- TASKS TO PERFORM
a) In the text on polyester coatings, rewrite the paragraph beginning "Polyester coatings, especially cross-linked ones" as a short bulleted list that keeps its main facts.
b) From the saved data entries rows, copy out every line from the one with "This project features" to the one with "Mendoza, Richard Bautista", both included, leaving the pictures out.

For adhesive coatings, special, low viscosity polyesters were developed.

53

The low viscosity in spite of

comparatively high molecular weight is attributed to the special structure of these polyesters, consisting
of an essentially linear main chain with a large number of alkyl side chains attached to it. By reacting
the terminal groups further, the polyesters may be functionalized to carry terminal acrylic bonds, which
render them reactive to high energy radiation such as ultraviolet light or accelerated electrons. Products
thus formulated are solvent-free. They must be applied warm by roller or slot die coating and be
radiation cured.

50.7 Properties and Applications of Polyester Coatings

Polyester coatings, especially cross-linked ones, exhibit excellent flexibility or even elasticity, and they
show very good impact, scratch, and stain resistance. Their good adhesion properties, especially to metals,
combined with good corrosion protection and weather resistance, have made them indispensable in a
number of fields.

50.7.1 Sheet and Coil Coatings

Precoated sheet and coil have enjoyed remarkable growth over the past two decades, and polyesters have
played an ever-increasing role in this industry. Polyesters are being used for primers and top coats with
equal success.
Polyester-based coil coating primers have been discussed concisely by Schmitthenner

54

and by Rob-
ertson.

55

The tough requirements that coated coil stock is expected to meet — for instance, for use as
façade sheeting — necessitate the use of primers, which have three main functions:

•Promotion of adhesion to pretreated metal
•Corrosion protection
• Elastification of the two-coat system consisting of primer and top coat
The two-coat system permits the optimization of adhesion of the primer to the pretreated metal and,
at the same time, intercoat adhesion. High molecular weight polyesters with relatively high glass transition
temperatures and in films approximately 5

µ

m thick have yielded excellent results on all counts. Corro-
sion-protective action is enhanced by the use of anticorrosive pigments. For the formulation of top coats,
the end use will influence the choice of polymers. Paints with outstanding weather resistance can be
formulated from medium molecular weight polyesters.

56

The ultraviolet (UV) absorption of polyesters
used for this purpose ends at wavelengths below those at which the UV irradiation of sunlight begins.

Saved data entries:
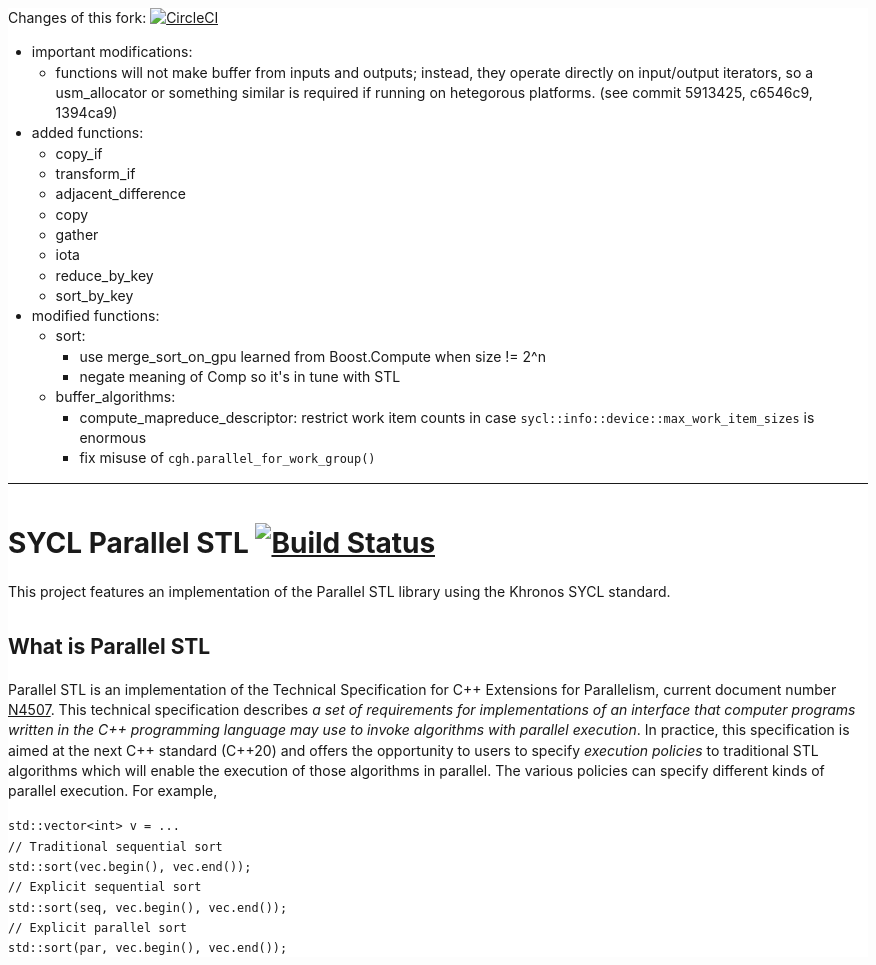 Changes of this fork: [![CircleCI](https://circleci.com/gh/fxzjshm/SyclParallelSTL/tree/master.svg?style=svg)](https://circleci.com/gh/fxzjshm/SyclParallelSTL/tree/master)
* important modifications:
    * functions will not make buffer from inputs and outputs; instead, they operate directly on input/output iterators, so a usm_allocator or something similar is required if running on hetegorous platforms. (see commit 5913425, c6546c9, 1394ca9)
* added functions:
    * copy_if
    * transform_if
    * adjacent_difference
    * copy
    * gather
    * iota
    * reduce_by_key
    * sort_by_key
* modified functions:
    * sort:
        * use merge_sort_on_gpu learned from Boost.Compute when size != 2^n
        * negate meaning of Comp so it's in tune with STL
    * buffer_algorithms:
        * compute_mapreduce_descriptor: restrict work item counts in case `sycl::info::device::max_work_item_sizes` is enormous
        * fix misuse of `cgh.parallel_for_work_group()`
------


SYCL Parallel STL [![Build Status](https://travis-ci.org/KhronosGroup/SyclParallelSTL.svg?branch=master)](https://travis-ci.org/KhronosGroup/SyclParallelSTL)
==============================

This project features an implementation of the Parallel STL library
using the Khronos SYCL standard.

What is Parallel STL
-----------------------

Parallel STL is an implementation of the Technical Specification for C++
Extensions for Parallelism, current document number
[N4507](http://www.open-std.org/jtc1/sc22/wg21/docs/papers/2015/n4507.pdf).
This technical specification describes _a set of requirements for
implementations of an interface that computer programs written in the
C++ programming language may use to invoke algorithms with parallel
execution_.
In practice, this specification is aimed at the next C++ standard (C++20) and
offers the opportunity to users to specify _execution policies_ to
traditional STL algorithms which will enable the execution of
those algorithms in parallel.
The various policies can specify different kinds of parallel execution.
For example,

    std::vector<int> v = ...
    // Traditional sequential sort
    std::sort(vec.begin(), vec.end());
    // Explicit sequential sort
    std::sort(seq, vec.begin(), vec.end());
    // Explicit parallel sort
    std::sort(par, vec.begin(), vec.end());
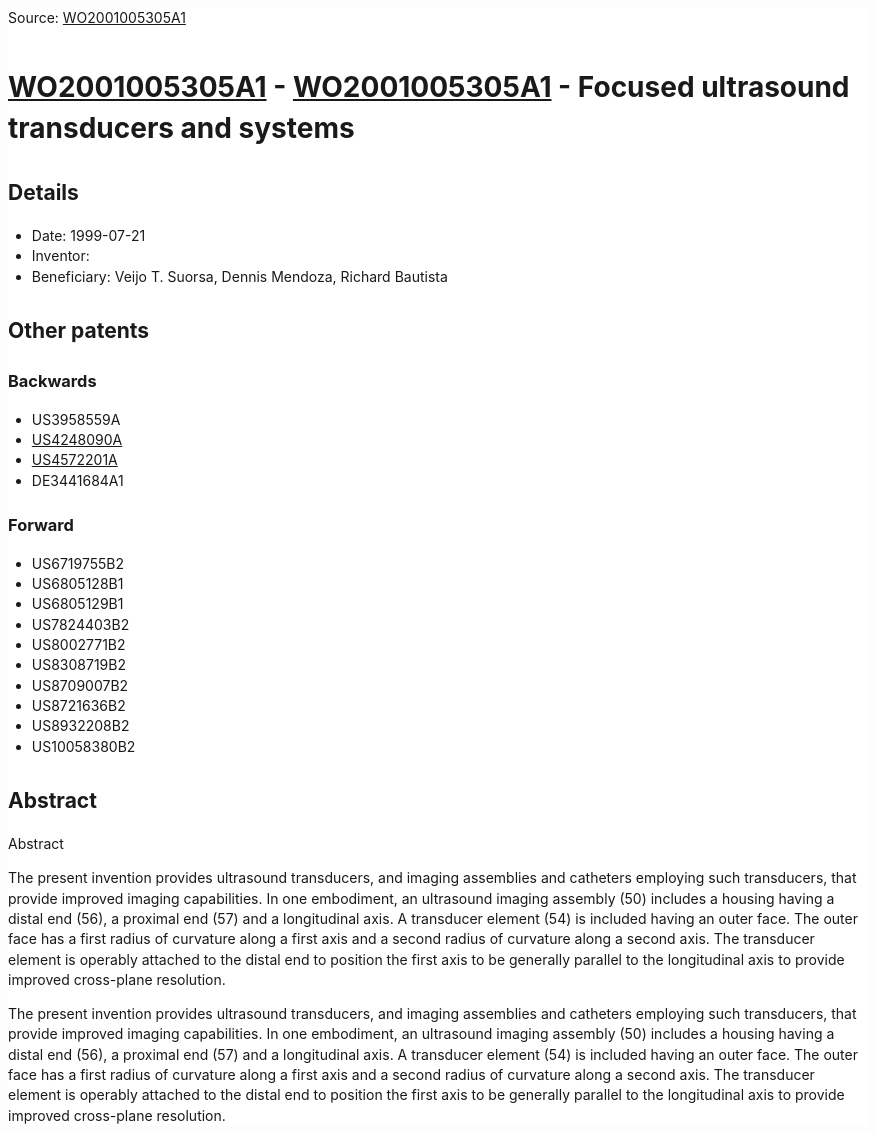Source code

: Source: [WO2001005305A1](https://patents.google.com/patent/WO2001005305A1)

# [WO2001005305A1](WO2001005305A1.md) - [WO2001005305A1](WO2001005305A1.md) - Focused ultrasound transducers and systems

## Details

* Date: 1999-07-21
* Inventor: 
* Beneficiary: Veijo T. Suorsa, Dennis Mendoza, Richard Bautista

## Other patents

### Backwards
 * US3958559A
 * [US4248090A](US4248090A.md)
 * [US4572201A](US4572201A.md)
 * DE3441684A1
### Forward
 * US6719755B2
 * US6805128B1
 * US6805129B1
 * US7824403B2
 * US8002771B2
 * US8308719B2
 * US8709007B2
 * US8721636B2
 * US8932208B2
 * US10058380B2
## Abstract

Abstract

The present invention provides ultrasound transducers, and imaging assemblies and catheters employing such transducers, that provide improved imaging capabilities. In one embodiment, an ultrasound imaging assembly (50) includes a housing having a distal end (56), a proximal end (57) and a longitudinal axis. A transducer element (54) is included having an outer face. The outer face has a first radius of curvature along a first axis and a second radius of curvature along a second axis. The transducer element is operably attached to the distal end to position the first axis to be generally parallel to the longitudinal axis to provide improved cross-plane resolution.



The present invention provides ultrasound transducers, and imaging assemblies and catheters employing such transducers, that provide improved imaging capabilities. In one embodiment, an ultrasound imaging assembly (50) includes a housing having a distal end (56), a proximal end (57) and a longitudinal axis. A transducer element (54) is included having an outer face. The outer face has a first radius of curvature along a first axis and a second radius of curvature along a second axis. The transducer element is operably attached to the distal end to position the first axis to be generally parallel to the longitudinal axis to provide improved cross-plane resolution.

- TASK RESPONSES
a)
- Polyester coatings, particularly cross-linked ones, have excellent flexibility or even elasticity.
- They show very good impact, scratch, and stain resistance.
- They adhere well, especially to metals.
- They offer good corrosion protection and weather resistance.
- These properties have made them indispensable in a number of fields.

b)
This project features an implementation of the Parallel STL library
using the Khronos SYCL standard.

What is Parallel STL
-----------------------

Parallel STL is an implementation of the Technical Specification for C++
Extensions for Parallelism, current document number
[N4507](http://www.open-std.org/jtc1/sc22/wg21/docs/papers/2015/n4507.pdf).
This technical specification describes _a set of requirements for
implementations of an interface that computer programs written in the
C++ programming language may use to invoke algorithms with parallel
execution_.
In practice, this specification is aimed at the next C++ standard (C++20) and
offers the opportunity to users to specify _execution policies_ to
traditional STL algorithms which will enable the execution of
those algorithms in parallel.
The various policies can specify different kinds of parallel execution.
For example,

    std::vector<int> v = ...
    // Traditional sequential sort
    std::sort(vec.begin(), vec.end());
    // Explicit sequential sort
    std::sort(seq, vec.begin(), vec.end());
    // Explicit parallel sort
    std::sort(par, vec.begin(), vec.end());
Source code

: Source: [WO2001005305A1](https://patents.google.com/patent/WO2001005305A1)

# [WO2001005305A1](WO2001005305A1.md) - [WO2001005305A1](WO2001005305A1.md) - Focused ultrasound transducers and systems

## Details

* Date: 1999-07-21
* Inventor: 
* Beneficiary: Veijo T. Suorsa, Dennis Mendoza, Richard Bautista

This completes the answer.